| TASK OBJECTIVE |
Rewrite the records below, replacing every "Elephants Alive" with "Elephants Forever" and leaving everything else the same.

| SOURCE DATA |

───

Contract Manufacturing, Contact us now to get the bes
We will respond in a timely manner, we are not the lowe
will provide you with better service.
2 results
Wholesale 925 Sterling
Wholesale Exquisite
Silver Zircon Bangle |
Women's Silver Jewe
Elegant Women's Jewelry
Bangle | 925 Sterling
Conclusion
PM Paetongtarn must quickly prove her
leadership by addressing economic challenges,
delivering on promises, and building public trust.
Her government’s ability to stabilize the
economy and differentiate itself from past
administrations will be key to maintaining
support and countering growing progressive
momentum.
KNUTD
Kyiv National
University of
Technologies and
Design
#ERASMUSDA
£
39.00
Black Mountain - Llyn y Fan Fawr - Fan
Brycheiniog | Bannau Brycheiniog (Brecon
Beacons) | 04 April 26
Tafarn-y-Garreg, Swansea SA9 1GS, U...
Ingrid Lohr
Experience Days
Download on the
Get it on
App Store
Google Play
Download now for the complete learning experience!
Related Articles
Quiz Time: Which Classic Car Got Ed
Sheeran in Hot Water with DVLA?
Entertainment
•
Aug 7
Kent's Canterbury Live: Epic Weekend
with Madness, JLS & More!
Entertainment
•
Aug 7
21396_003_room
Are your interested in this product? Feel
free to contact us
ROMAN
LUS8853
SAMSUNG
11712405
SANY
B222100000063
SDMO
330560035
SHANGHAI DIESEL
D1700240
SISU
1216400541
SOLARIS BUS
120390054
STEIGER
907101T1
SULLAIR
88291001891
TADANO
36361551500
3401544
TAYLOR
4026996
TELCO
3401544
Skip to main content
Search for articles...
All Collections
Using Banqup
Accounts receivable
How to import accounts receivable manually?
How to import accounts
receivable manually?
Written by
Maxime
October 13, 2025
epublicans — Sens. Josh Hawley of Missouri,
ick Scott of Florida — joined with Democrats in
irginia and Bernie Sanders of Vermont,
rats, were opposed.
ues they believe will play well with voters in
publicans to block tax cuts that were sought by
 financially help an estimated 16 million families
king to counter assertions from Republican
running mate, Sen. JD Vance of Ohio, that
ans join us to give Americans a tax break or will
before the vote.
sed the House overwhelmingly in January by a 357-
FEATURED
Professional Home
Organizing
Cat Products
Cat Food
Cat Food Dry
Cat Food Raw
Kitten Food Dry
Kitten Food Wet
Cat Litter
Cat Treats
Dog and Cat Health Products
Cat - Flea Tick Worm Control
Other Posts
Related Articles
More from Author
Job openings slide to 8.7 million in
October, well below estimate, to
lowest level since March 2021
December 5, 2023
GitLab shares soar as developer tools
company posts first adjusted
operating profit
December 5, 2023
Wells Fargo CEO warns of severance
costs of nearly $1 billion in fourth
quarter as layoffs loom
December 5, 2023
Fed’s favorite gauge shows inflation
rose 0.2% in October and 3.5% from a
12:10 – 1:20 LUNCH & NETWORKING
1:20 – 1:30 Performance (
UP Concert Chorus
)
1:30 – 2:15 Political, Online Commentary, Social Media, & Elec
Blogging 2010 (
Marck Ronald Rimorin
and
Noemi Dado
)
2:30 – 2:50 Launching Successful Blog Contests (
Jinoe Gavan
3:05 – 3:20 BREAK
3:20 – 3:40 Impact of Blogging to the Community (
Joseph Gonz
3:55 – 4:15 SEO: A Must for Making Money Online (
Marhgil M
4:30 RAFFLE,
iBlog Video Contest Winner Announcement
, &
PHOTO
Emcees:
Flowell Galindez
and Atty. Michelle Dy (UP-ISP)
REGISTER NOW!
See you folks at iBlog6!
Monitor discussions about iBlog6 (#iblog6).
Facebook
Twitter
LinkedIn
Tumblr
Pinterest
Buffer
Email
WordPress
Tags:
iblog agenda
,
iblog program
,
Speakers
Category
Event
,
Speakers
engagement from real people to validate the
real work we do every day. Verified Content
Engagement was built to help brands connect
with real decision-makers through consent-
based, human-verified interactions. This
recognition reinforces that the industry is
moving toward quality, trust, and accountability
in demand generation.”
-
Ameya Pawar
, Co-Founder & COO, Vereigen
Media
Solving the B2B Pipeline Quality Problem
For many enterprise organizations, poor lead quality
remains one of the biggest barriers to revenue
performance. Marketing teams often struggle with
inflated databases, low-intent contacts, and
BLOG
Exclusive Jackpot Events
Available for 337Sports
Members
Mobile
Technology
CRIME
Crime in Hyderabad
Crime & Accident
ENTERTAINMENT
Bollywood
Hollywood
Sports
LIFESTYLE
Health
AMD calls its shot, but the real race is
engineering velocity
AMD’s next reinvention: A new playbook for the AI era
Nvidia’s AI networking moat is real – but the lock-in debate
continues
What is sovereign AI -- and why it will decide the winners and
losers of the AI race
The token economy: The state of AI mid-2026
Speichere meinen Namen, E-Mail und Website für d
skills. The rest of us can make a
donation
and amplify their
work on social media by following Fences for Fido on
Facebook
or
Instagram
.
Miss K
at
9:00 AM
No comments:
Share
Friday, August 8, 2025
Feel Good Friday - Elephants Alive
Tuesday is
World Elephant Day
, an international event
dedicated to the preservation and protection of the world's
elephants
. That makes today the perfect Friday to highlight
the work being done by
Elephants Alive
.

───

| RESPONSE BELOW |
Contract Manufacturing, Contact us now to get the bes
We will respond in a timely manner, we are not the lowe
will provide you with better service.
2 results
Wholesale 925 Sterling
Wholesale Exquisite
Silver Zircon Bangle |
Women's Silver Jewe
Elegant Women's Jewelry
Bangle | 925 Sterling
Conclusion
PM Paetongtarn must quickly prove her
leadership by addressing economic challenges,
delivering on promises, and building public trust.
Her government’s ability to stabilize the
economy and differentiate itself from past
administrations will be key to maintaining
support and countering growing progressive
momentum.
KNUTD
Kyiv National
University of
Technologies and
Design
#ERASMUSDA
£
39.00
Black Mountain - Llyn y Fan Fawr - Fan
Brycheiniog | Bannau Brycheiniog (Brecon
Beacons) | 04 April 26
Tafarn-y-Garreg, Swansea SA9 1GS, U...
Ingrid Lohr
Experience Days
Download on the
Get it on
App Store
Google Play
Download now for the complete learning experience!
Related Articles
Quiz Time: Which Classic Car Got Ed
Sheeran in Hot Water with DVLA?
Entertainment
•
Aug 7
Kent's Canterbury Live: Epic Weekend
with Madness, JLS & More!
Entertainment
•
Aug 7
21396_003_room
Are your interested in this product? Feel
free to contact us
ROMAN
LUS8853
SAMSUNG
11712405
SANY
B222100000063
SDMO
330560035
SHANGHAI DIESEL
D1700240
SISU
1216400541
SOLARIS BUS
120390054
STEIGER
907101T1
SULLAIR
88291001891
TADANO
36361551500
3401544
TAYLOR
4026996
TELCO
3401544
Skip to main content
Search for articles...
All Collections
Using Banqup
Accounts receivable
How to import accounts receivable manually?
How to import accounts
receivable manually?
Written by
Maxime
October 13, 2025
epublicans — Sens. Josh Hawley of Missouri,
ick Scott of Florida — joined with Democrats in
irginia and Bernie Sanders of Vermont,
rats, were opposed.
ues they believe will play well with voters in
publicans to block tax cuts that were sought by
 financially help an estimated 16 million families
king to counter assertions from Republican
running mate, Sen. JD Vance of Ohio, that
ans join us to give Americans a tax break or will
before the vote.
sed the House overwhelmingly in January by a 357-
FEATURED
Professional Home
Organizing
Cat Products
Cat Food
Cat Food Dry
Cat Food Raw
Kitten Food Dry
Kitten Food Wet
Cat Litter
Cat Treats
Dog and Cat Health Products
Cat - Flea Tick Worm Control
Other Posts
Related Articles
More from Author
Job openings slide to 8.7 million in
October, well below estimate, to
lowest level since March 2021
December 5, 2023
GitLab shares soar as developer tools
company posts first adjusted
operating profit
December 5, 2023
Wells Fargo CEO warns of severance
costs of nearly $1 billion in fourth
quarter as layoffs loom
December 5, 2023
Fed’s favorite gauge shows inflation
rose 0.2% in October and 3.5% from a
12:10 – 1:20 LUNCH & NETWORKING
1:20 – 1:30 Performance (
UP Concert Chorus
)
1:30 – 2:15 Political, Online Commentary, Social Media, & Elec
Blogging 2010 (
Marck Ronald Rimorin
and
Noemi Dado
)
2:30 – 2:50 Launching Successful Blog Contests (
Jinoe Gavan
3:05 – 3:20 BREAK
3:20 – 3:40 Impact of Blogging to the Community (
Joseph Gonz
3:55 – 4:15 SEO: A Must for Making Money Online (
Marhgil M
4:30 RAFFLE,
iBlog Video Contest Winner Announcement
, &
PHOTO
Emcees:
Flowell Galindez
and Atty. Michelle Dy (UP-ISP)
REGISTER NOW!
See you folks at iBlog6!
Monitor discussions about iBlog6 (#iblog6).
Facebook
Twitter
LinkedIn
Tumblr
Pinterest
Buffer
Email
WordPress
Tags:
iblog agenda
,
iblog program
,
Speakers
Category
Event
,
Speakers
engagement from real people to validate the
real work we do every day. Verified Content
Engagement was built to help brands connect
with real decision-makers through consent-
based, human-verified interactions. This
recognition reinforces that the industry is
moving toward quality, trust, and accountability
in demand generation.”
-
Ameya Pawar
, Co-Founder & COO, Vereigen
Media
Solving the B2B Pipeline Quality Problem
For many enterprise organizations, poor lead quality
remains one of the biggest barriers to revenue
performance. Marketing teams often struggle with
inflated databases, low-intent contacts, and
BLOG
Exclusive Jackpot Events
Available for 337Sports
Members
Mobile
Technology
CRIME
Crime in Hyderabad
Crime & Accident
ENTERTAINMENT
Bollywood
Hollywood
Sports
LIFESTYLE
Health
AMD calls its shot, but the real race is
engineering velocity
AMD’s next reinvention: A new playbook for the AI era
Nvidia’s AI networking moat is real – but the lock-in debate
continues
What is sovereign AI -- and why it will decide the winners and
losers of the AI race
The token economy: The state of AI mid-2026
Speichere meinen Namen, E-Mail und Website für d
skills. The rest of us can make a
donation
and amplify their
work on social media by following Fences for Fido on
Facebook
or
Instagram
.
Miss K
at
9:00 AM
No comments:
Share
Friday, August 8, 2025
Feel Good Friday - Elephants Forever
Tuesday is
World Elephant Day
, an international event
dedicated to the preservation and protection of the world's
elephants
. That makes today the perfect Friday to highlight
the work being done by
Elephants Forever
.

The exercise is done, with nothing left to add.